Now, let's show that $S$ is surjective. Start with $w \in \operatorname{im} T$. Then, we know there exists some $v \in V$ such that $Tv = w$. As $V = \operatorname{ker} T \oplus V_0$, there exist $v_1 \in \operatorname{ker} T$ and $v_2 \in V_0$ such that $v = v_1 + v_2$. Hence, $$w = Tv = T(v_1 + v_2) = Tv_1 + Tv_2 = 0 + Tv_2 = Sv_2,$$ since $v_1 \in \operatorname{ker} T$. Thus $S$ is surjective.
So, how does this help us? Consider a $\psi \in (\operatorname{ker} T)^0$. We wish to show there exists some $\phi \in W'$ such that $\phi \circ T = \psi$. Define $\phi$ by defining it separately on $\operatorname{im} T$ and on $W_0$; since these space sum directly to $W$, we are free to do this without fear of contradiction.
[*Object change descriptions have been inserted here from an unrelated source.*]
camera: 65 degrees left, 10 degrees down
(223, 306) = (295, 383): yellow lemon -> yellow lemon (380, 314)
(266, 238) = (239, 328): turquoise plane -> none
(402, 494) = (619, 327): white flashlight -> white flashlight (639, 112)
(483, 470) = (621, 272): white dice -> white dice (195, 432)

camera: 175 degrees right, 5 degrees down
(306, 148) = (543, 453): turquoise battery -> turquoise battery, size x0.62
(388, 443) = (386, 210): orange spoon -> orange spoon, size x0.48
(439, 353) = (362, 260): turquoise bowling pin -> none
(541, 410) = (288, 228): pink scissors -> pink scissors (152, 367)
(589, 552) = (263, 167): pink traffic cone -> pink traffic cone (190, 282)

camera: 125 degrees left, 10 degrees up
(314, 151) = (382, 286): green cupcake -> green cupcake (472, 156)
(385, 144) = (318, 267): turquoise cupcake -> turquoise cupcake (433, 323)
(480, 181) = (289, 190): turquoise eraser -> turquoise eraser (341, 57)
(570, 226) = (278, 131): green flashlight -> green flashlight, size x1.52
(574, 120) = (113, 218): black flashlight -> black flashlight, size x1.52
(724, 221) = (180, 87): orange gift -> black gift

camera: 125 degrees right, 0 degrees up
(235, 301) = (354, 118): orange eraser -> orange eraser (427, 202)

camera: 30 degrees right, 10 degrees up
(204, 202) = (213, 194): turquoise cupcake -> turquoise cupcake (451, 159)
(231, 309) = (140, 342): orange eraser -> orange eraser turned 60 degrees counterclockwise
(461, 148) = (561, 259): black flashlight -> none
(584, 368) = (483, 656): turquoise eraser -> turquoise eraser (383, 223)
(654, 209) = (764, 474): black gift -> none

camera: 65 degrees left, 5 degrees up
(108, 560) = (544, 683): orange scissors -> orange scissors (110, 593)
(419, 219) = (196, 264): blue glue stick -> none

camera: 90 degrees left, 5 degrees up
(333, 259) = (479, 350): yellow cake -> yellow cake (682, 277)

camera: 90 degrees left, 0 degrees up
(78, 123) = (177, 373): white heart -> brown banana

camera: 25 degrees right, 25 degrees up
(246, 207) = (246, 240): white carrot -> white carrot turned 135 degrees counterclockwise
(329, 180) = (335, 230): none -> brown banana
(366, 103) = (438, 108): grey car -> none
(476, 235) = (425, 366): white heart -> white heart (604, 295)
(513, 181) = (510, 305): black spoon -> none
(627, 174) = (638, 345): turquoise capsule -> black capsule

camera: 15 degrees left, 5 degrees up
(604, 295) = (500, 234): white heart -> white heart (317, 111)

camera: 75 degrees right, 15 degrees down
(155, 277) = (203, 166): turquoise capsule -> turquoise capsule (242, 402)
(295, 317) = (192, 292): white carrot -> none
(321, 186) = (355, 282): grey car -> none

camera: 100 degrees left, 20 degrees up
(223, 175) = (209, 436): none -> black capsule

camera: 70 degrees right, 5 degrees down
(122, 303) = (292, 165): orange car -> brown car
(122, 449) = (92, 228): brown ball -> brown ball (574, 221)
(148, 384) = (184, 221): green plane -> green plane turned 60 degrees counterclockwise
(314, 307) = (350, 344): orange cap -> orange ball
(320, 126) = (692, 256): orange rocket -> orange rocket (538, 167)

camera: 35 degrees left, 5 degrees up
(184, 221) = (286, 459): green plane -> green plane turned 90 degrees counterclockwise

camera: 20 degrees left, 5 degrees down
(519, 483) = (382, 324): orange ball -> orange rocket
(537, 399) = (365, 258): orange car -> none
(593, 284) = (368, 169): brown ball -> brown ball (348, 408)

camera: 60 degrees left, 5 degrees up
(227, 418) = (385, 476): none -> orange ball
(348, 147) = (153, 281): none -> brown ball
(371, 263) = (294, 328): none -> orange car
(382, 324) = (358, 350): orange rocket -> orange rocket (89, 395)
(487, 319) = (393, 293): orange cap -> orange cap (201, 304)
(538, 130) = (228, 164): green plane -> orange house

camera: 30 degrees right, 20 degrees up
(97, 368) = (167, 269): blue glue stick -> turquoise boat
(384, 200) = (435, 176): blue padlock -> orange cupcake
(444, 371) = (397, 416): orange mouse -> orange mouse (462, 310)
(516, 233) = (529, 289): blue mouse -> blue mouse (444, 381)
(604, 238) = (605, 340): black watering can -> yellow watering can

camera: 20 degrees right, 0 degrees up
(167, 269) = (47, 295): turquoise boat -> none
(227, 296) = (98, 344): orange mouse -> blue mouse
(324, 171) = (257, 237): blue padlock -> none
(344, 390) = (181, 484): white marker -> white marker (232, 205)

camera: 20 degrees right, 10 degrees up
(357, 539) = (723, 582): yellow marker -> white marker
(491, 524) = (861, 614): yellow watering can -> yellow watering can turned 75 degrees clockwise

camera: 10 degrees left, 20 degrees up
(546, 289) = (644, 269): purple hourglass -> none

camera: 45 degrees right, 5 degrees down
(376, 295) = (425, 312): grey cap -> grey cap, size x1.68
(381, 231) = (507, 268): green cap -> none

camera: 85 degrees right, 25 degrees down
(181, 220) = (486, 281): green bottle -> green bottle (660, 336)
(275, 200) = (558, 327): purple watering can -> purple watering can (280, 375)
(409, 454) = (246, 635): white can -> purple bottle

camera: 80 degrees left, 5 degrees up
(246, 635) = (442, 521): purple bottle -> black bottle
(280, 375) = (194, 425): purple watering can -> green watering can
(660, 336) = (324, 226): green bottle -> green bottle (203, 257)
For $w \in \operatorname{im} T$, let $\phi(w) = \psi(S^{-1}w)$. For $w_0 \in W_0$, let $\phi(w_0) = 0$ (although, any linear function could have been chosen instead of $0$ here!).
Now, let's show that $T'(\phi) = \psi$. Given $v \in V$, we have $$(T'(\phi))(v) = \phi(Tv) = \psi(S^{-1}Tv)$$ Since $v \in V$, we can write $v = v_1 + v_2$, where $v_1 \in \operatorname{ker} T$ and $v_2 \in V_0$, so $$\psi(S^{-1}Tv) = \psi(S^{-1}T(v_1 + v_2)) = \psi(S^{-1}Tv_2)$$ But, as $v_2 \in V_0$, we have $Tv_2 = Sv_2$, hence $$(T'(\phi))(v) = \psi(S^{-1}Sv_2) = \psi(v_2).$$
However! Recall that $\psi \in (\operatorname{ker} T)^0$, so $\psi(v_1) = 0$. Thus, $$(T'(\phi))(v) = \psi(v_2) + 0 = \psi(v_2) + \psi(v_1) = \psi(v_1 + v_2) = \psi(v),$$ proving $T'(\phi) = \psi$. Thus, the equality between sets holds in general.